Dans un bar perdu au fin fond du Texas, la soirée se déroule paisiblement quand brutalement, la nuit tourne au cauchemar. Un couple arrive, en sang, poursuivis par des créatures mutantes et affamées. Et elles ont faim de chair humaine …


Avis de Rick :
À l’époque de sa sortie, Feast avait fait son petit effet. En effet, le film produit notamment par Matt Damon et Ben Affleck, pour la troisième saison d’une série montrant le tournage d’un film par des petits nouveaux, avait bénéficié d’un plutôt bon bouche à oreille, et de la présence de quelques noms plus ou moins connus devant et derrière la caméra. Wes Craven était également producteur par exemple, ainsi que, malheureusement, les frères Weinstein. Joel Soisson, que je considère comme un des plus grands yes man de Dimension Films, était également un des producteurs principaux, et on trouvait devant la caméra quelques têtes connues, comme Balthazar Getty (Lost Highway), Henry Rollins (Détour Mortel 2) ou Duane Whitaker (Une Nuit en Enfer 2). Voilà voilà. Un budget de 3 millions environ plus tard, et Feast faisait plaisir, c’était un plaisir coupable con, gore, ça nous révélait un duo de scénariste qui n’avait pas peur du ridicule, et un réalisateur qui aimait le gore et le cul. C’était en 2005. Il était forcément temps de revoir la bête avec un regard neuf, et en sachant pertinemment aujourd’hui que ni les scénaristes Patrick Melton et Marcus Dunstan ni le réalisateur John Gulager ne se sont révélés être des bons. En fait, c’est plutôt l’opposé. Un œil à leur CV, et voilà, on prend peur. Les deux scénaristes, on leur doit évidemment Feast 2 et 3, mais surtout Saw 4, 5, 6 et 7, soit des mauvais films, Piranha 3DD, The Collector et The Collection au niveau des bonnes surprises, et prochainement, attention, un Destination Finale 6 annoncé pour 2022. Quand à John Gulager, jugez par vous-même, puisque sa carrière ne compte quasiment que des produits vidéos pour Dimension Films, avec en tête de liste, les suites de Feast, Piranha 3DD et Children of the Corn Runaway. Wonderful ! Mais n’ayons pas de gros préjugés, et regardons donc Feast, surtout que mine de rien, on peut même dire que c’est le seul vrai film de cinéma du réalisateur (les autres étant tous des DTV), et que ça ne dure même pas 1h30. Bon, et voilà, 1h27 très exactement après, le verdict tombe. Feast a toujours un certain capital sympathie, mais Feast est également très bancal, et finalement pas à la hauteur des souvenirs que j’en avais. Il aurait pu, oui, aurait pu, sauf que quelque chose en cours de route à tout fait dérailler.

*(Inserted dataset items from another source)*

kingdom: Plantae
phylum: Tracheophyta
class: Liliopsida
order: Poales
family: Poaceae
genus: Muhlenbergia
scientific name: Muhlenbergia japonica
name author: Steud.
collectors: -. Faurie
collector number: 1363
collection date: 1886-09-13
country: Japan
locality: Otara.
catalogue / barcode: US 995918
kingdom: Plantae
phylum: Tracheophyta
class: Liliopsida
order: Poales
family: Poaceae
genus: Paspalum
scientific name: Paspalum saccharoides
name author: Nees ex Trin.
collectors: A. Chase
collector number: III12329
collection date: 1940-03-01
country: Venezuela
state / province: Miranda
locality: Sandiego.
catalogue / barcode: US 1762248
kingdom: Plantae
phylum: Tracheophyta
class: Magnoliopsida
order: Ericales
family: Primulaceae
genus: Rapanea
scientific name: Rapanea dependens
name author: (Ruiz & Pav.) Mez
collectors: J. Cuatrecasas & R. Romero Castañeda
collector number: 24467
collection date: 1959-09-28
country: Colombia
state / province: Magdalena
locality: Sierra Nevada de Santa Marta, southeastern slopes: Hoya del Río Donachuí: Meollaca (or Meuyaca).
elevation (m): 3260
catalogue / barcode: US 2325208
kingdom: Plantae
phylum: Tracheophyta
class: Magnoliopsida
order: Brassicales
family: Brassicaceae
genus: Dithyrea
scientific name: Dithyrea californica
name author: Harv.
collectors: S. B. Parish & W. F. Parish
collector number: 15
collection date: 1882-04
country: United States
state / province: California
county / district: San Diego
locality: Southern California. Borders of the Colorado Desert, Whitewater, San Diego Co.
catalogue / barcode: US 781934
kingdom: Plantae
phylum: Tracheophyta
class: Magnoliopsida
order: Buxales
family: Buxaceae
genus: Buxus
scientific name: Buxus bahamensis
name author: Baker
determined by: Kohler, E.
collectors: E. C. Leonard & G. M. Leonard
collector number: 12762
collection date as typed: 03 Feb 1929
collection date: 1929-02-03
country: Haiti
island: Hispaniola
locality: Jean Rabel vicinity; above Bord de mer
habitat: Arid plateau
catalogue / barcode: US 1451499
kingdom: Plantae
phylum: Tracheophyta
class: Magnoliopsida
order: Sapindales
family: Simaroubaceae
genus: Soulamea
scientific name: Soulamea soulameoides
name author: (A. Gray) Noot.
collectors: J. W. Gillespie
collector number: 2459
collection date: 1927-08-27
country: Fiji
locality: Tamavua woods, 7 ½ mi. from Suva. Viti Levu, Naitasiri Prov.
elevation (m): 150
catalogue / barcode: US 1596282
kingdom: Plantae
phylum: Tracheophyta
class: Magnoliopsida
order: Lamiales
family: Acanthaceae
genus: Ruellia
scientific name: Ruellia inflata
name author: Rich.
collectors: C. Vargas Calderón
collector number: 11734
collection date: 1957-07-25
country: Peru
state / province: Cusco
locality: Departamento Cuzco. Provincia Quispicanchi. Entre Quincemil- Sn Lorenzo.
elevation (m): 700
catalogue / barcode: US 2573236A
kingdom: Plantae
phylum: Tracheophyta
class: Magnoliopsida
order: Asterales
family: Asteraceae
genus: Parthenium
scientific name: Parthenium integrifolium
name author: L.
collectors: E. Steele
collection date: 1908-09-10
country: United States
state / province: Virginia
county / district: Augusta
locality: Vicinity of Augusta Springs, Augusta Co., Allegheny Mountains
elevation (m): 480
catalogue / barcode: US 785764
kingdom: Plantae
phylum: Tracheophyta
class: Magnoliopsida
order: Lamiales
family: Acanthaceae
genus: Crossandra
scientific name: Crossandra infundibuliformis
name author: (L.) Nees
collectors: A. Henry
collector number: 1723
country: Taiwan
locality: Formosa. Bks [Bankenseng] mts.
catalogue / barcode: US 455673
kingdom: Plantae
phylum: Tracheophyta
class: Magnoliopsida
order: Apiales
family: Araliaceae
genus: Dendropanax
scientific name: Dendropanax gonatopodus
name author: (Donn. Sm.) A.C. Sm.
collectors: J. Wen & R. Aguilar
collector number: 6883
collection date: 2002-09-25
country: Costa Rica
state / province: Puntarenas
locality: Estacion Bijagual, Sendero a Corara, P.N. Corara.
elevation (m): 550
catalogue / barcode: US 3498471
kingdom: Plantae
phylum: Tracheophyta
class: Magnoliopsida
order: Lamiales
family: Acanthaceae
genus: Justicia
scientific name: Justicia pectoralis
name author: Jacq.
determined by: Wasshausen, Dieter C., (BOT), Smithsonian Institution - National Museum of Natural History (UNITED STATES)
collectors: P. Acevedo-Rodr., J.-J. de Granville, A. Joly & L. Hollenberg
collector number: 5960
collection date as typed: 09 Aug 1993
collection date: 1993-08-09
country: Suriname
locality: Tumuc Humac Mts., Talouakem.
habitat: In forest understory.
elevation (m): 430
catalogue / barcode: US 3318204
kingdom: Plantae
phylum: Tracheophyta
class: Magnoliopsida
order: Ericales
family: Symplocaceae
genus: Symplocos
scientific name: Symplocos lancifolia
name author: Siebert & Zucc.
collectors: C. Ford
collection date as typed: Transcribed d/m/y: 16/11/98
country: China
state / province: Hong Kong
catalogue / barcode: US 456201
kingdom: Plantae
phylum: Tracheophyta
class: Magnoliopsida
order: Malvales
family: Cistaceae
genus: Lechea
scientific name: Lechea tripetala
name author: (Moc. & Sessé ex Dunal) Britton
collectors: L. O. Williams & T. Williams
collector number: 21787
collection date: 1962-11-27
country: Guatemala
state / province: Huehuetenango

Ce quelque chose, c’est clairement la mise en scène. Car vouloir faire un film volontairement con et fun, c’est bien. Vouloir mettre du gore crade partout, c’est bien. Faire des blagues salaces, pourquoi pas, ça donne au film un gros côté sale gosse. Mais filmer proprement le tout pour que l’on comprenne ce qu’il se passe, c’est mieux. Et le souci de Feast, c’est que dés que les choses bougent à l’écran, le caméraman est atteinte de Parkinson et le monteur a eu le doigt sans doute bloqué trop longtemps sur le bouton « coupez ». Pour leur défense, il faut dire que John Gulager, bien qu’ayant sans doute grandis sur quelques plateaux grâce à son père Clu Gulager, tenant justement le rôle du barman dans le film de son fils, étant un débutant, avec un projet ambitieux et blindé d’effets spéciaux, pour un film coutant finalement peu. John Gulager, les plans larges, il ne semble pas connaître. Quand ça parle, quand ça bouge, quand ça se bastonne, quand ça crève, il faut cadrer serrer, et du coup, il ne laisse pas franchement son film respirer. Mais bon, comme je le disais, malgré tout, Feast a toujours un petit côté sympathique, notamment grâce à son côté film de sale gosse. Et ce dés le début, qui met en confiance, avec pour chaque personnage un arrêt sur image et du texte qui vient nous le présenter, avec beaucoup d’humour, puisqu’on nous dira clairement l’espérance de vie des personnages, avant finalement de nous tromper en tuant en premier le héros, en faisant vivre longtemps les vieux, les handicapés, la cruche de service ou les enfoirés. Ce côté qui ne se prend jamais au sérieux, qui s’amuse des conventions donne à Feast une impression de fraicheur, de spontanéité, ou en tout cas, de nouveauté. Ce qui n’est bien entendu pas le cas mais bon. Qu’importe, puisque sur l’instant, ça fonctionne. On a des têtes connues, quand les acteurs gardent leur tête, ça gicle un peu partout, les tripes s’éparpillent au sol, des monstres sauvages enferment nos personnages dans un bar, et nous voilà partis pour un huis clos efficace car court et rythmé.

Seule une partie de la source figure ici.